■ Input data
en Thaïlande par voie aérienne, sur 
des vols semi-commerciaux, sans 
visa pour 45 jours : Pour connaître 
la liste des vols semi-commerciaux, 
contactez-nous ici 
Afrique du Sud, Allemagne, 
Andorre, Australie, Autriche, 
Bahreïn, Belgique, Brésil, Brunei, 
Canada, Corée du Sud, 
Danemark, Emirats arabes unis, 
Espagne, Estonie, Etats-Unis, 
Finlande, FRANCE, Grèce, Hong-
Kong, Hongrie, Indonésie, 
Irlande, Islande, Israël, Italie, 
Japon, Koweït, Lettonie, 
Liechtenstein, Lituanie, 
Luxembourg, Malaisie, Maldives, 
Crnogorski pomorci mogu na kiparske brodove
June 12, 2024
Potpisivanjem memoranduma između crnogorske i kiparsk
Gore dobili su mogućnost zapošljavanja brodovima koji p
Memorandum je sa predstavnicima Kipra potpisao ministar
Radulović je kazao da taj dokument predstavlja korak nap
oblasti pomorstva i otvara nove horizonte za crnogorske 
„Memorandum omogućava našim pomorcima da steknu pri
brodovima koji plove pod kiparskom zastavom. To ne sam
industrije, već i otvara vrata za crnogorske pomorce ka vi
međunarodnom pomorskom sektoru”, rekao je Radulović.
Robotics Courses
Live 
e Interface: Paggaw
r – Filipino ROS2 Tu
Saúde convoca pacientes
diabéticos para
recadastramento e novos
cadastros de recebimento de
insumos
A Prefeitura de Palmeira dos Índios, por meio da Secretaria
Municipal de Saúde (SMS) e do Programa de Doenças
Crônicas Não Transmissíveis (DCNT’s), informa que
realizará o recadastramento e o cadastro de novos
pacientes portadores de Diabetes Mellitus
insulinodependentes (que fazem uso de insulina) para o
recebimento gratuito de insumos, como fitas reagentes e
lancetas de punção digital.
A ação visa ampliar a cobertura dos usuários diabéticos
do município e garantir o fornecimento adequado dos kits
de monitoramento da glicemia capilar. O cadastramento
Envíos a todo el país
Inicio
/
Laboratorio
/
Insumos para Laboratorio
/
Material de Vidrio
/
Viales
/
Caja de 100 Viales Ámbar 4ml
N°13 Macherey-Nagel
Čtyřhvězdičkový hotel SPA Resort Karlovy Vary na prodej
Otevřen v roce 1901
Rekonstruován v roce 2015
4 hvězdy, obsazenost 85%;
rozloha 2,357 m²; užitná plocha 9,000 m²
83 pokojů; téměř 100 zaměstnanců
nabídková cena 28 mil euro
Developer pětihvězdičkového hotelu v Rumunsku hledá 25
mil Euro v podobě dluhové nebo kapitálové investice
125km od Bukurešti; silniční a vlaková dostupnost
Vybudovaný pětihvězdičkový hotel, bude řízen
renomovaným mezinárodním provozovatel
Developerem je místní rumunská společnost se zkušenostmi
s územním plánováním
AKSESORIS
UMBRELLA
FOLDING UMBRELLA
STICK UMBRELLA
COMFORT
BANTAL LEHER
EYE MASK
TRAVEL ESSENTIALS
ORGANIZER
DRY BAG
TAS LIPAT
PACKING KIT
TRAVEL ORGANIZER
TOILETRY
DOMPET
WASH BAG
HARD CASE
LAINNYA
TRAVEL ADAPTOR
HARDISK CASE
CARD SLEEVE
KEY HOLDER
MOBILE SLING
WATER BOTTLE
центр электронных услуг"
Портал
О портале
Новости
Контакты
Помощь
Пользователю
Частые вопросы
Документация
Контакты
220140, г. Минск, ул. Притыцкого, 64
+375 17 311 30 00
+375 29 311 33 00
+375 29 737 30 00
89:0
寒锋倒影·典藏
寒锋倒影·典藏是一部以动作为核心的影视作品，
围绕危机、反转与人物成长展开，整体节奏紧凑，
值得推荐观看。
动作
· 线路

■ Brief
Reproduce the data starting at its first line and ending at the line containing "Radulović je kazao", swapping "vols semi-commerciaux" for "vols commerciaux" and leaving everything else untouched.

■ Result of this task
en Thaïlande par voie aérienne, sur 
des vols commerciaux, sans 
visa pour 45 jours : Pour connaître 
la liste des vols commerciaux, 
contactez-nous ici 
Afrique du Sud, Allemagne, 
Andorre, Australie, Autriche, 
Bahreïn, Belgique, Brésil, Brunei, 
Canada, Corée du Sud, 
Danemark, Emirats arabes unis, 
Espagne, Estonie, Etats-Unis, 
Finlande, FRANCE, Grèce, Hong-
Kong, Hongrie, Indonésie, 
Irlande, Islande, Israël, Italie, 
Japon, Koweït, Lettonie, 
Liechtenstein, Lituanie, 
Luxembourg, Malaisie, Maldives, 
Crnogorski pomorci mogu na kiparske brodove
June 12, 2024
Potpisivanjem memoranduma između crnogorske i kiparsk
Gore dobili su mogućnost zapošljavanja brodovima koji p
Memorandum je sa predstavnicima Kipra potpisao ministar
Radulović je kazao da taj dokument predstavlja korak nap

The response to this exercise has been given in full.